Virtually all of those who responded negatively so far to the question "Is this racist?" are Europeans (the original poster, from the Netherlands but with family in the US, being the one exception), while those who noted the possible racist interpretations (again, with one exception so far) are all from the United States.  Perhaps it's largely due to being made aware, via educational programs such as those devised for Black History Month (among quite a few possibilities), just how derogatory references to "black music" and especially to blackface (if you haven't clicked on the first link above to watch the clips, I highly suggest you do so) truly are for large segments of the American population.  Same reason why that racial slur, the now-infamous "N word," in spite of (or rather, in large part because of) its etymology referring to "blackness," is something that non-African American citizens of the United States more and more refrain from using; it's tacky at the very least and perceived as being deeply insulting at the worst, due to an increasing multi-cultural awareness and a shared understanding of the traumas of the American past.

But obviously the situation is much different in Europe.  I found the responses to be quite interesting, even if a couple came across as rather patronizing (but again, that could just be viewing things through different historical/cultural lens).  Just a little something for people to view and perhaps weigh in upon here.  What do you think?  How offensive (if it was offensive to you) was that radio ad?  How would it be viewed where you live?

6 comments:

Karen said...

Hi - I'm from Belgium! Well to be honest I see nothing wrong with this ad. But have to admit that when we receive visitors from our US office I sometimes freeze up when wanting to say anything related to black culture. I mean which word is appropriate to use? I obviously know that there's a sensitivity there and you don't want to say anything that's perceived as racist.

Martin said...

I can't watch the ads at the moment but the association with blackface is at the very least unfortunate. However, I don't see anything wrong with the tag itself (in fact, it made me think of Billy Paul). It is clearly meant to be positive and that is how I would view it.

It does seem to be a US/Europe split. For example, we have Black History Month in the UK as well but we also have the MOBO Awards, literally the Music of Black Origin Awards, designed to celebrate black music.

Jeff said...

American here. I think the spirit of the ad is not offensive, if anything, it's pointing out that jazz is deeply rooted in black history. However, at the very best, it's ill-thought and unfortunate. Given the history of blackface, yeah, the ad plays as offensive in the U.S.

Larry said...

Karen,

That's a tricky issue even for natives such as myself. I'd use "African American" in referring to culture or groups, while "black" can sometimes be appropriate for talking about individuals.

Martin,

Yeah, it's unfortunate indeed. I believe most would view it and think it was meant to be positive, but sometimes the roads to Hell are paved with good intentions, no? As for the MOBO awards, things are so intertwined in the US now that it's hard to place an ethnic label on any music, well at least to do so without any pejoratives being implied. Just another cultural difference, no?

Jeff,

I agree. I think the term "black music" is merely antiquated by itself, but the blackface is so associated here with minstrel shows and Sambo and Steppin Fetchit that it's near impossible for it not to conjure negative imagery here.

Derrick said...

Larry-so what do you call a group of black people in africa-african ethiopian, african chadite? African american is a term to denote a VERY specific group. To use it for anyone who is black is rascist and even worse, shows a complete lack of understanding of our world.
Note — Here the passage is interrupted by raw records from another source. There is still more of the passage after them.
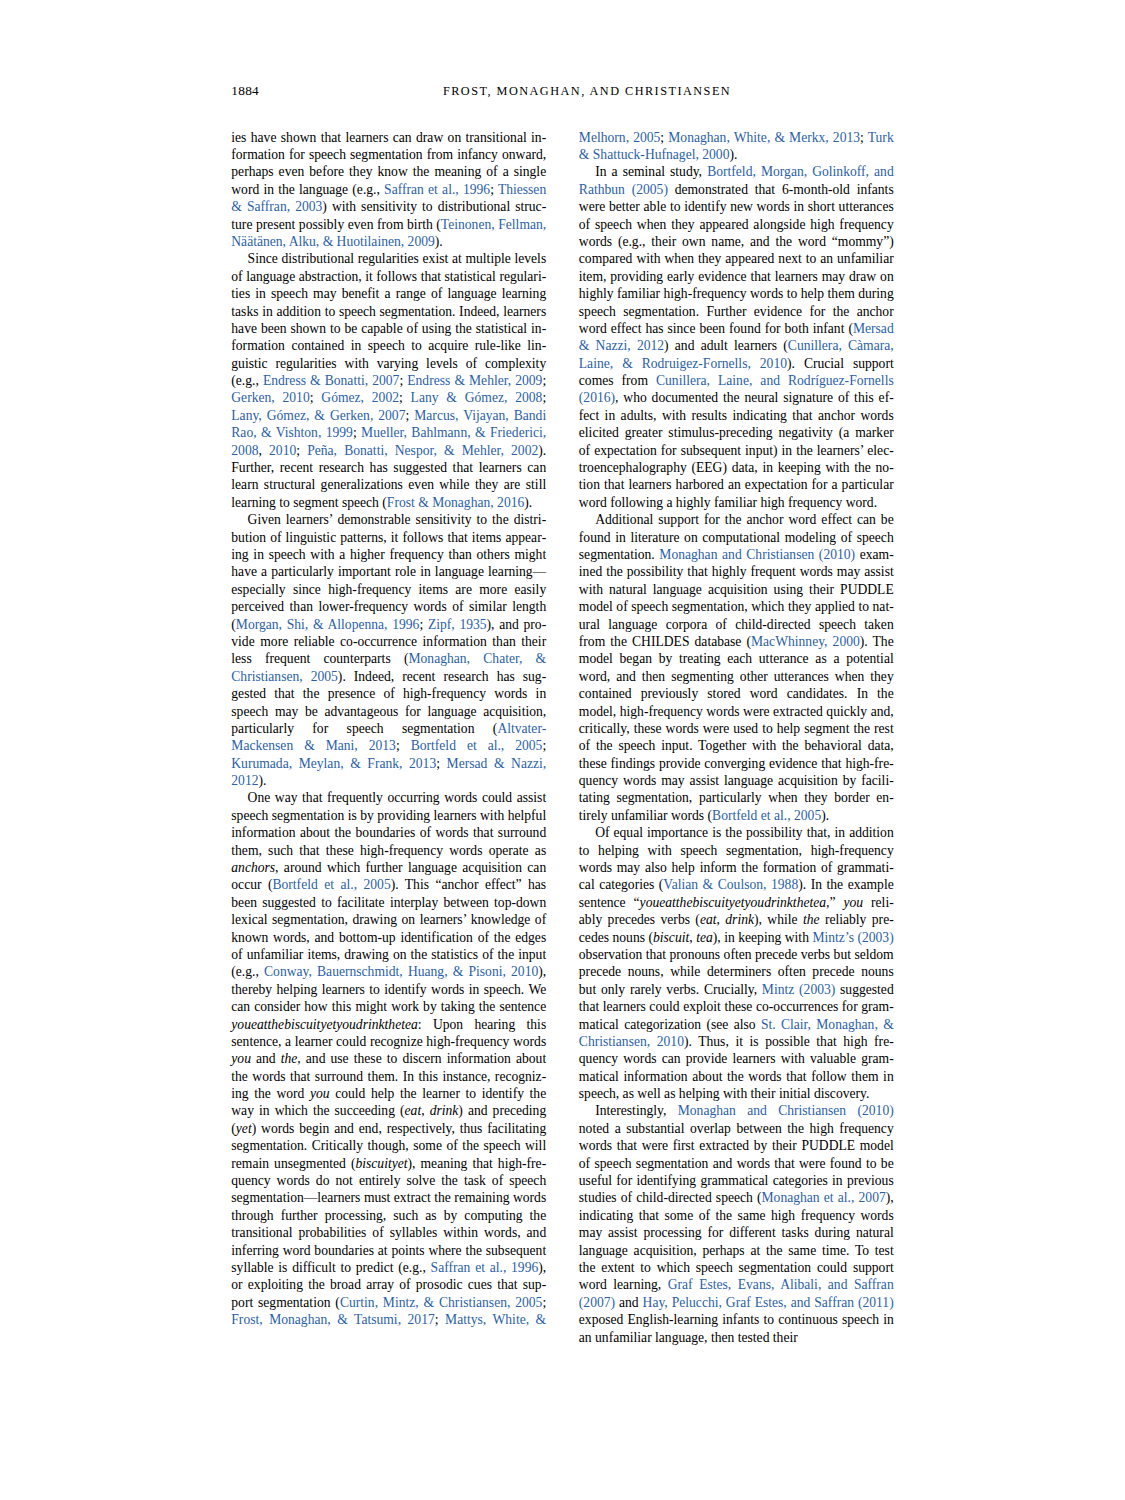1884 Frost, Monaghan, and Christiansen
ies have shown that learners can draw on transitional information for speech segmentation from infancy onward, perhaps even before they know the meaning of a single word in the language (e.g., Saffran et al., 1996; Thiessen & Saffran, 2003) with sensitivity to distributional structure present possibly even from birth (Teinonen, Fellman, Näätänen, Alku, & Huotilainen, 2009).
Since distributional regularities exist at multiple levels of language abstraction, it follows that statistical regularities in speech may benefit a range of language learning tasks in addition to speech segmentation. Indeed, learners have been shown to be capable of using the statistical information contained in speech to acquire rule-like linguistic regularities with varying levels of complexity (e.g., Endress & Bonatti, 2007; Endress & Mehler, 2009; Gerken, 2010; Gómez, 2002; Lany & Gómez, 2008; Lany, Gómez, & Gerken, 2007; Marcus, Vijayan, Bandi Rao, & Vishton, 1999; Mueller, Bahlmann, & Friederici, 2008, 2010; Peña, Bonatti, Nespor, & Mehler, 2002). Further, recent research has suggested that learners can learn structural generalizations even while they are still learning to segment speech (Frost & Monaghan, 2016).
Given learners’ demonstrable sensitivity to the distribution of linguistic patterns, it follows that items appearing in speech with a higher frequency than others might have a particularly important role in language learning—especially since high-frequency items are more easily perceived than lower-frequency words of similar length (Morgan, Shi, & Allopenna, 1996; Zipf, 1935), and provide more reliable co-occurrence information than their less frequent counterparts (Monaghan, Chater, & Christiansen, 2005). Indeed, recent research has suggested that the presence of high-frequency words in speech may be advantageous for language acquisition, particularly for speech segmentation (Altvater-Mackensen & Mani, 2013; Bortfeld et al., 2005; Kurumada, Meylan, & Frank, 2013; Mersad & Nazzi, 2012).
One way that frequently occurring words could assist speech segmentation is by providing learners with helpful information about the boundaries of words that surround them, such that these high-frequency words operate as anchors, around which further language acquisition can occur (Bortfeld et al., 2005). This “anchor effect” has been suggested to facilitate interplay between top-down lexical segmentation, drawing on learners’ knowledge of known words, and bottom-up identification of the edges of unfamiliar items, drawing on the statistics of the input (e.g., Conway, Bauernschmidt, Huang, & Pisoni, 2010), thereby helping learners to identify words in speech. We can consider how this might work by taking the sentence youeatthebiscuityetyoudrinkthetea: Upon hearing this sentence, a learner could recognize high-frequency words you and the, and use these to discern information about the words that surround them. In this instance, recognizing the word you could help the learner to identify the way in which the succeeding (eat, drink) and preceding (yet) words begin and end, respectively, thus facilitating segmentation. Critically though, some of the speech will remain unsegmented (biscuityet), meaning that high-frequency words do not entirely solve the task of speech segmentation—learners must extract the remaining words through further processing, such as by computing the transitional probabilities of syllables within words, and inferring word boundaries at points where the subsequent syllable is difficult to predict (e.g., Saffran et al., 1996), or exploiting the broad array of prosodic cues that support segmentation (Curtin, Mintz, & Christiansen, 2005; Frost, Monaghan, & Tatsumi, 2017; Mattys, White, & Melhorn, 2005; Monaghan, White, & Merkx, 2013; Turk & Shattuck-Hufnagel, 2000).
In a seminal study, Bortfeld, Morgan, Golinkoff, and Rathbun (2005) demonstrated that 6-month-old infants were better able to identify new words in short utterances of speech when they appeared alongside high frequency words (e.g., their own name, and the word “mommy”) compared with when they appeared next to an unfamiliar item, providing early evidence that learners may draw on highly familiar high-frequency words to help them during speech segmentation. Further evidence for the anchor word effect has since been found for both infant (Mersad & Nazzi, 2012) and adult learners (Cunillera, Càmara, Laine, & Rodruigez-Fornells, 2010). Crucial support comes from Cunillera, Laine, and Rodríguez-Fornells (2016), who documented the neural signature of this effect in adults, with results indicating that anchor words elicited greater stimulus-preceding negativity (a marker of expectation for subsequent input) in the learners’ electroencephalography (EEG) data, in keeping with the notion that learners harbored an expectation for a particular word following a highly familiar high frequency word.
Additional support for the anchor word effect can be found in literature on computational modeling of speech segmentation. Monaghan and Christiansen (2010) examined the possibility that highly frequent words may assist with natural language acquisition using their PUDDLE model of speech segmentation, which they applied to natural language corpora of child-directed speech taken from the CHILDES database (MacWhinney, 2000). The model began by treating each utterance as a potential word, and then segmenting other utterances when they contained previously stored word candidates. In the model, high-frequency words were extracted quickly and, critically, these words were used to help segment the rest of the speech input. Together with the behavioral data, these findings provide converging evidence that high-frequency words may assist language acquisition by facilitating segmentation, particularly when they border entirely unfamiliar words (Bortfeld et al., 2005).
Of equal importance is the possibility that, in addition to helping with speech segmentation, high-frequency words may also help inform the formation of grammatical categories (Valian & Coulson, 1988). In the example sentence “youeatthebiscuityetyoudrinkthetea,” you reliably precedes verbs (eat, drink), while the reliably precedes nouns (biscuit, tea), in keeping with Mintz’s (2003) observation that pronouns often precede verbs but seldom precede nouns, while determiners often precede nouns but only rarely verbs. Crucially, Mintz (2003) suggested that learners could exploit these co-occurrences for grammatical categorization (see also St. Clair, Monaghan, & Christiansen, 2010). Thus, it is possible that high frequency words can provide learners with valuable grammatical information about the words that follow them in speech, as well as helping with their initial discovery.
Interestingly, Monaghan and Christiansen (2010) noted a substantial overlap between the high frequency words that were first extracted by their PUDDLE model of speech segmentation and words that were found to be useful for identifying grammatical categories in previous studies of child-directed speech (Monaghan et al., 2007), indicating that some of the same high frequency words may assist processing for different tasks during natural language acquisition, perhaps at the same time. To test the extent to which speech segmentation could support word learning, Graf Estes, Evans, Alibali, and Saffran (2007) and Hay, Pelucchi, Graf Estes, and Saffran (2011) exposed English-learning infants to continuous speech in an unfamiliar language, then tested their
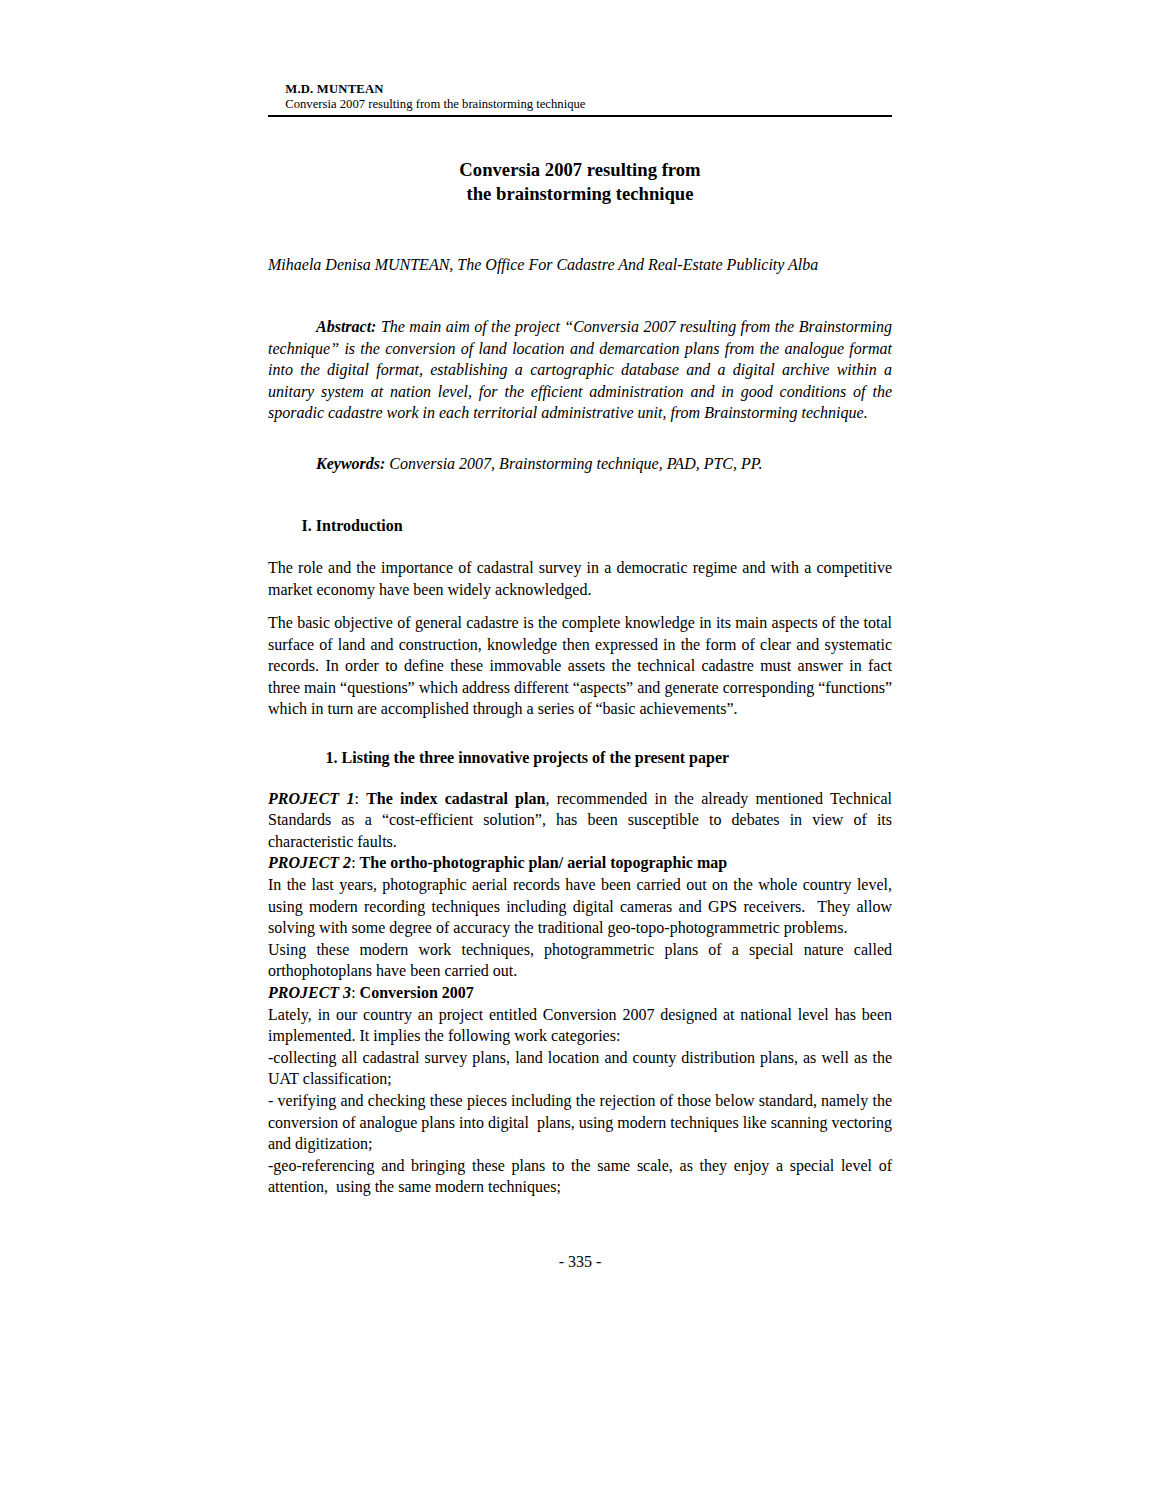M.D. MUNTEAN
Conversia 2007 resulting from the brainstorming technique
Conversia 2007 resulting from
the brainstorming technique
Mihaela Denisa MUNTEAN, The Office For Cadastre And Real-Estate Publicity Alba
Abstract: The main aim of the project “Conversia 2007 resulting from the Brainstorming technique” is the conversion of land location and demarcation plans from the analogue format into the digital format, establishing a cartographic database and a digital archive within a unitary system at nation level, for the efficient administration and in good conditions of the sporadic cadastre work in each territorial administrative unit, from Brainstorming technique.
Keywords: Conversia 2007, Brainstorming technique, PAD, PTC, PP.
I. Introduction
The role and the importance of cadastral survey in a democratic regime and with a competitive market economy have been widely acknowledged.
The basic objective of general cadastre is the complete knowledge in its main aspects of the total surface of land and construction, knowledge then expressed in the form of clear and systematic records. In order to define these immovable assets the technical cadastre must answer in fact three main “questions” which address different “aspects” and generate corresponding “functions” which in turn are accomplished through a series of “basic achievements”.
1. Listing the three innovative projects of the present paper
PROJECT 1: The index cadastral plan, recommended in the already mentioned Technical Standards as a “cost-efficient solution”, has been susceptible to debates in view of its characteristic faults.
PROJECT 2: The ortho-photographic plan/ aerial topographic map
In the last years, photographic aerial records have been carried out on the whole country level, using modern recording techniques including digital cameras and GPS receivers. They allow solving with some degree of accuracy the traditional geo-topo-photogrammetric problems.
Using these modern work techniques, photogrammetric plans of a special nature called orthophotoplans have been carried out.
PROJECT 3: Conversion 2007
Lately, in our country an project entitled Conversion 2007 designed at national level has been implemented. It implies the following work categories:
-collecting all cadastral survey plans, land location and county distribution plans, as well as the UAT classification;
- verifying and checking these pieces including the rejection of those below standard, namely the conversion of analogue plans into digital plans, using modern techniques like scanning vectoring and digitization;
-geo-referencing and bringing these plans to the same scale, as they enjoy a special level of attention, using the same modern techniques;
- 335 -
American here. I think the whole race thing has become overblown in regards to words and has taken on a political life of its own that has nothing to do with the goals of those who started the racial equality movement.

Larry said...

Derrick,

I use either their national or ethnic group. Dinka, Igbo, etc. Just like I say for part of my ancestry, I say Cherokee.

Not going to deny that there's some overblown rhetoric that's taken place, though.